Aku membuka mulutku tapi tanpa kata-kata. Wei Tan tetap tenang, melihat ke luar jendela, dan menatapku lagi: "Perjamuan keluarga belum dimulai. Aku membawa teh dari provinsi Sichuan. Apa pendapatmu tentang berbagi denganku?"
Melalui jendela, kami bisa mendengar kicauan keras jangkrik di luar. Di dalam ruangan, ketel tembaga di atas kompor batu bara menggelegak dengan hebat, mengeluarkan awan asap putih.

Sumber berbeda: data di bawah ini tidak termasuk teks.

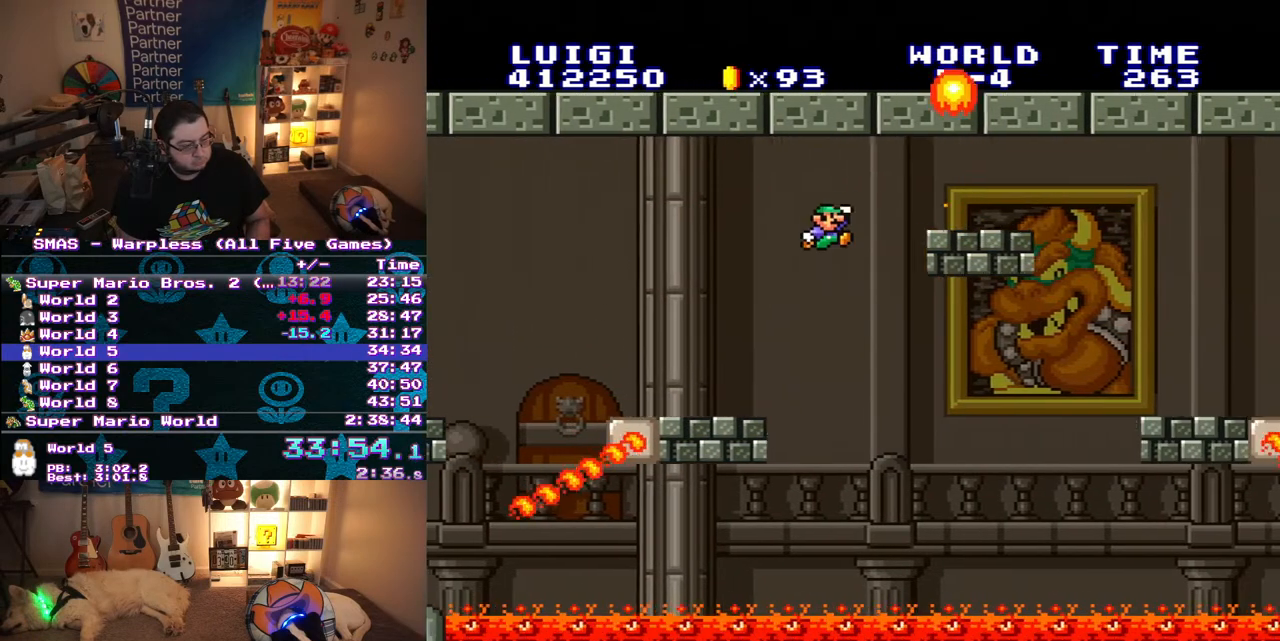
{"buttons": ["Y", "DPAD_RIGHT"], "events": [[50, "B", "up"]]}
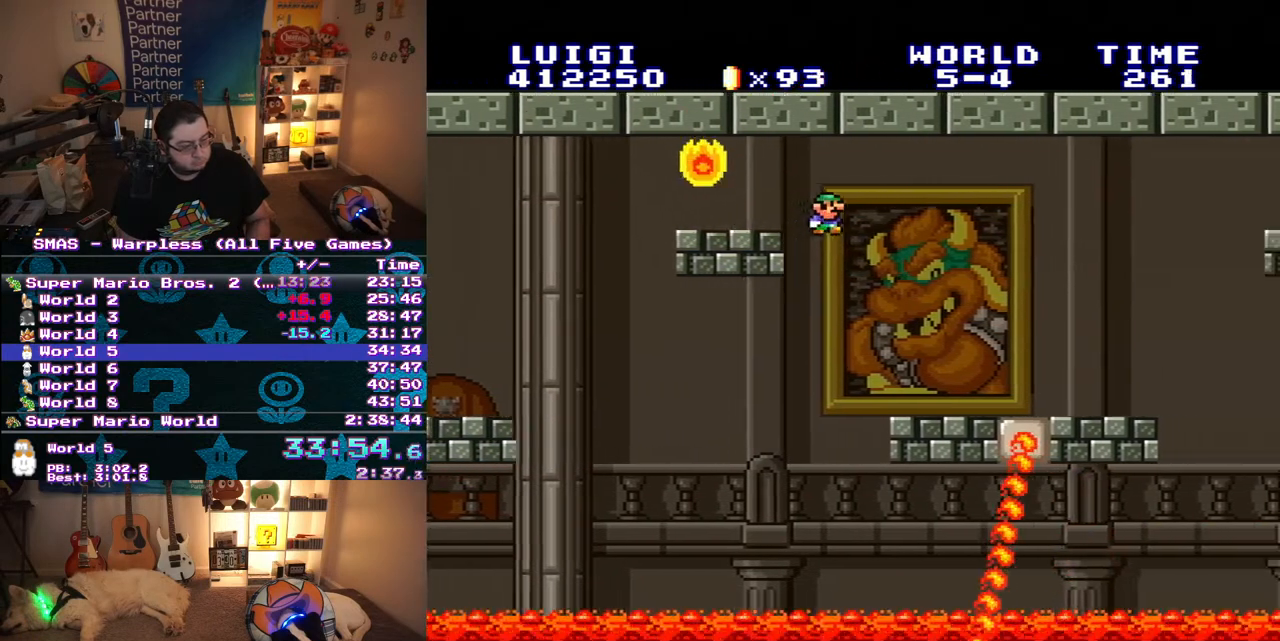
{"buttons": ["Y", "DPAD_RIGHT"], "events": []}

Wei Tan dan aku duduk berhadapan di sofa. Saya menyapu daun teh tumbuk ke dalam ketel tembaga. Uap putih naik dan secara bertahap menyebar ke mana-mana.
Ayahku begitu terobsesi dengan teh dan secara kompulsif akan minum teh setiap hari kapan pun dia senggang. Ia harus membuatnya sendiri, ia menolak untuk menerima bantuan orang lain. Ketika masih muda, ayahku mengajariku untuk mengenali kualitas air dan membedakan warna teh. Selanjutnya, aku bisa mengetahui asal teh dengan satu tegukan.
Namun, karena malas, seni membuat teh hanya dipelajari dengan buruk, sehingga ayah tidak pernah meminum teh buatanku. Kakak laki-laki kedua dengan sinis menyatakan bahwa jika aku bisa bertemu dengan seorang pria yang minum teh saya tanpa protes, aku harus menikahinya. Aku tidak marah, dan malah berkata dengan bangga, "aku tidak perlu bertemu siapa pun, Ah Qian ada di sana."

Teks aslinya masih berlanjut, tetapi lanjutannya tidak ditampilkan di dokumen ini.